Dans la version Rutland du récit, trois panneaux oblongs représentent dynamiquement le triomphe d’Achille sur Hector, la traînée de son corps et son retour à Priam – mais avec un élément de licence dramatique, comme l’a raconté John Thomas, Directeur adjoint de l’ULAS et chef de projet sur les fouilles CA. « Il n’y a rien de tel du Royaume-Uni, mais une consultation avec ma collègue de Leicester Jane Masséglia suggère que ce n’est pas un récit précis des scènes du Iliade« , dit-il. « Dans le premier panneau, vous avez Hector et Achille qui s’affrontent sur des chars, mais si vous lisez l’Iliade, vous constaterez qu’ils se sont réellement battus à pied, donc c’est un changement distinct de la version d’Homère. »Alors que le deuxième panneau, qui montre la traînée du cadavre d’Hector, correspond au récit homérique, John a ajouté, dans le Iliade les dieux protégeaient le corps d’Hector du mal, tandis que le mosaïste créait une image plus grise avec du sang qui coulait des blessures du Troyen.
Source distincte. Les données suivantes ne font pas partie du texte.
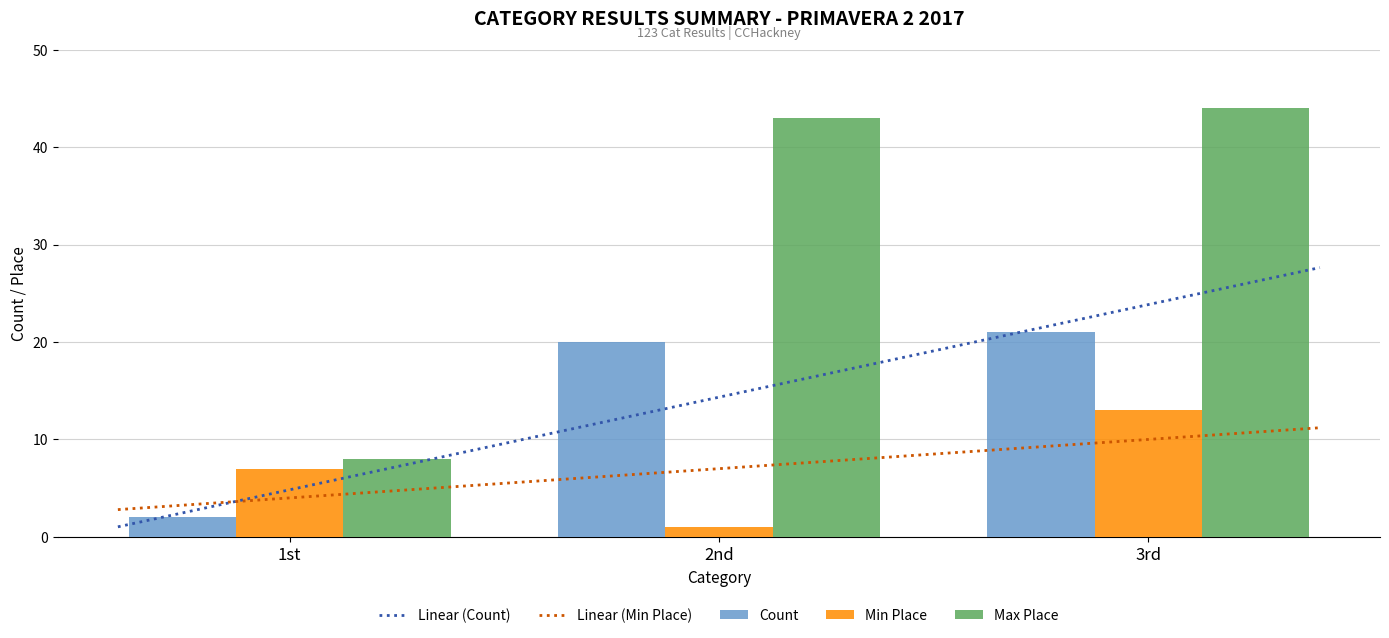

Reading right to left, extract all data points from this chart.

Count: 3rd=21	2nd=20	1st=2
Min Place: 3rd=13	2nd=1	1st=7
Max Place: 3rd=44	2nd=43	1st=8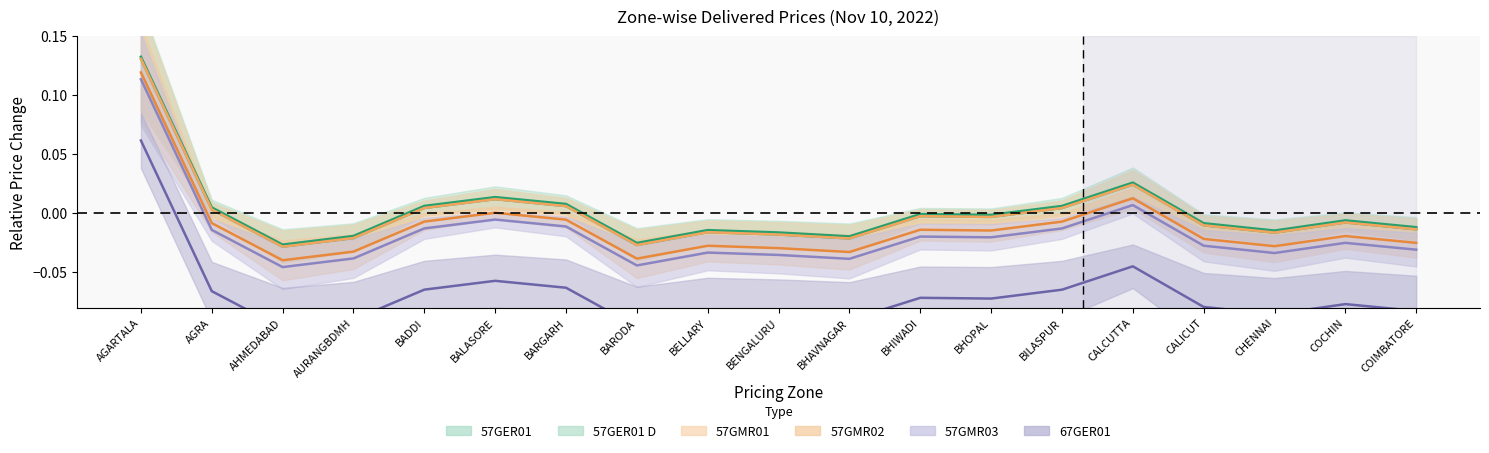

Which series has the largest range (max minus min)?

57GER01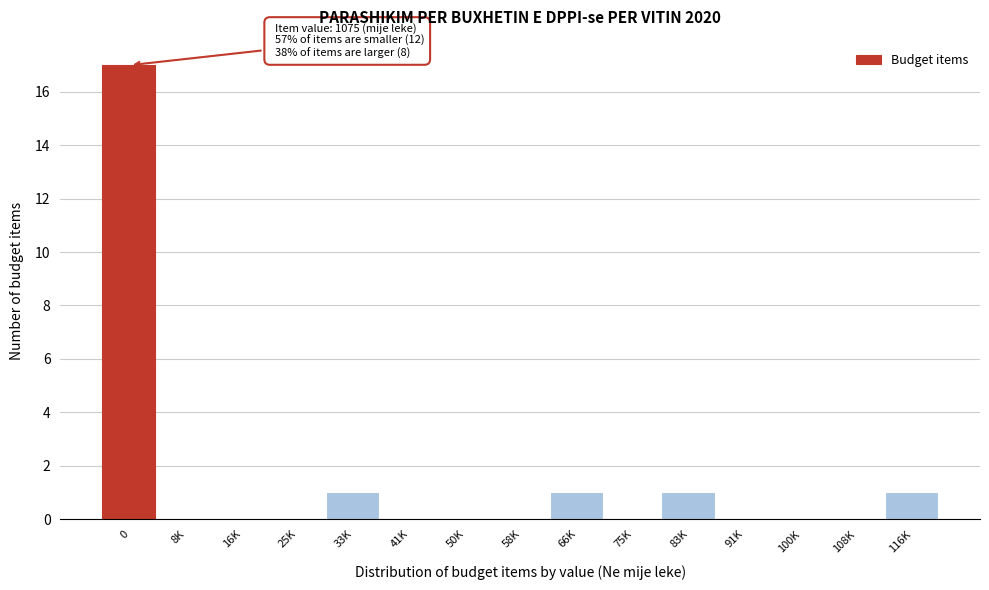

Reading left to right, list all the values displayed in this chart.

0=17	8K=0	16K=0	25K=0	33K=1	41K=0	50K=0	58K=0	66K=1	75K=0	83K=1	91K=0	100K=0	108K=0	116K=1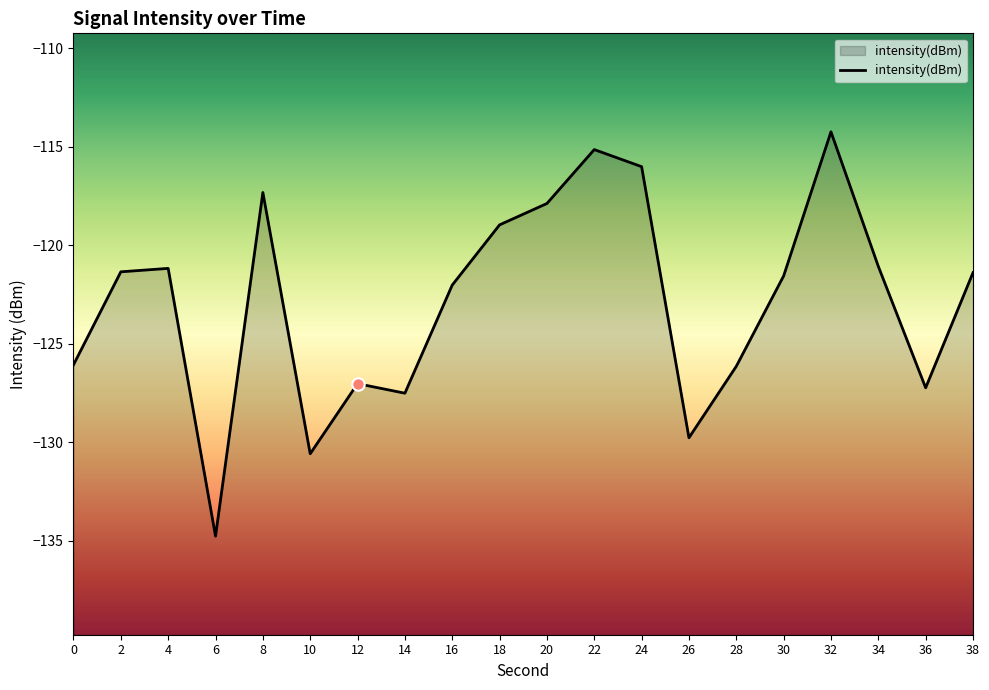

What is the change in value from 16 to 30?

+0.5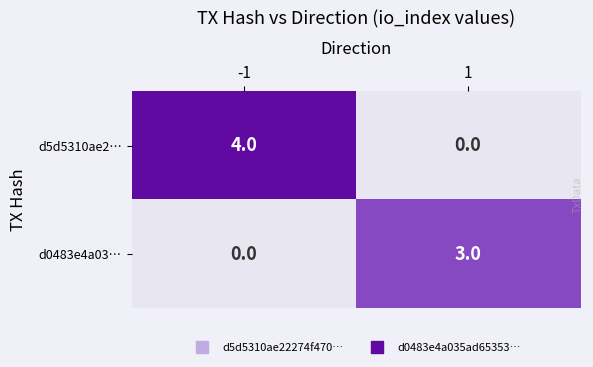

True or false: d0483e4a03… has a value of 3 at 1.

True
La diversion la plus importante, cependant, vient du panneau final, qui représente la rançon d’Hector par le roi Priam. Dans la mosaïque, un personnage tenant une balance géante pèse le corps d’Hector contre des vases d’or que son père entasse de l’autre côté. Dans le livre 22 de la Iliade, Homère a Achille refusant d’abord de rendre le corps d’Hector, même si son père devait lui offrir le poids du prince en or. Sa défiance n’est cependant pas prise à la lettre – le cadavre d’Hector est échangé contre de l’or et d’autres objets livrés par Priam. La scène de pesée figure cependant dans une dramatisation grecque ultérieure de la guerre de Troie: Phrygien, partie d’une trilogie perdue d’Eschyle (v. 525 – v. 455 av. J.-C.). « Eschyle a ajouté cette scène pour un effet dramatique parce qu’elle aurait été montrée sur scène », a expliqué John, « il semble donc que ce que nous voyons ici soit un méli-mélo de différentes interprétations de cette histoire qui ont fait leur chemin dans ce récit romain.’
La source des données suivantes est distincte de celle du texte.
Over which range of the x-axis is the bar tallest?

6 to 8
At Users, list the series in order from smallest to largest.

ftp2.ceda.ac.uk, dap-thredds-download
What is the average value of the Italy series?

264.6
L’inclusion de la scène de pesée est inhabituelle, mais il existe un parallèle largement contemporain, a noté John: une mosaïque de la fin du 4ème siècle provenant d’une villa de Caddeddi en Sicile, qui comportait autrefois 12 panneaux illustrant la guerre de Troie, comprend le motif (voir https://the-past.com/feature/living-in-luxury-in-rural-sicily-the-late-roman-villa-of-caddeddi).
Recherche d’une source
Les découvertes d’ULAS indiquent que la villa Rutland a été occupée entre le 3ème et le 4ème siècle après JC, bien que les détails de la mosaïque puissent indiquer que le site dure plus longtemps. Anthony Beeson, spécialiste des mosaïques romano-britanniques et de l’iconographie classique, a établi des comparaisons avec la mosaïque de la fin du 4ème siècle fouillée à Boxford dans le Berkshire (VERS 333 et 371), qui représente des figures mythologiques grecques, notamment les héros Pélops et Bellérophon, le destrier ailé de ce dernier, Pégase, et le monstre Chimère. Anthony a déclaré que le sol de Rutland semblait tout aussi tardif, ayant probablement été posé à la fin du 4ème ou même au début du 5ème siècle après JC. Ceci est basé sur des similitudes de style dans le travail de la figure avec les mosaïques de Boxford et de Croughton, et sur les tenues portées par les serviteurs royaux de Priam, qui ressemblent à des costumes du manuscrit Vergilius Romanus du 5ème siècle, une collection illustrée d’œuvres du poète romain Virgile (v. 70-19 av. Énéide l’épisode de Didon et Énée apparaît sur une autre mosaïque du 4ème siècle, à Low Ham dans le Somerset). Cet enthousiasme apparent pour les histoires classiques dans la Grande-Bretagne romaine ultérieure, affiché de manière si ostentatoire, pourrait-il suggérer que des changements étaient en cours, incitant les élites à réaffirmer visiblement leurs intérêts culturels?